→ Exercise instructions:
Wherever the word "left" appears in a line of the data, that line should be copied.

[Images with localized body landmarks]
==============================

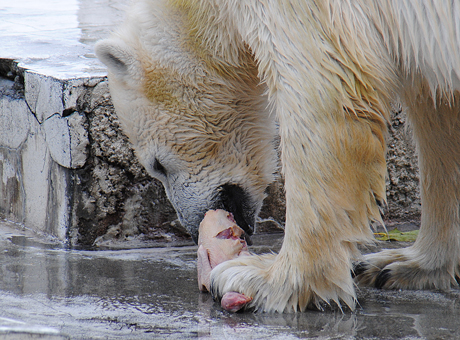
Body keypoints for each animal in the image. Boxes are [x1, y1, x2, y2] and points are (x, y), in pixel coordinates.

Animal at [95, 0, 460, 312]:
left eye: (157, 165)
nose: (193, 224)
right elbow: (438, 108)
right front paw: (405, 264)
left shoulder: (301, 11)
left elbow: (324, 93)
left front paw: (265, 278)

==============================

→ Result:
left eye: (157, 165)
left shoulder: (301, 11)
left elbow: (324, 93)
left front paw: (265, 278)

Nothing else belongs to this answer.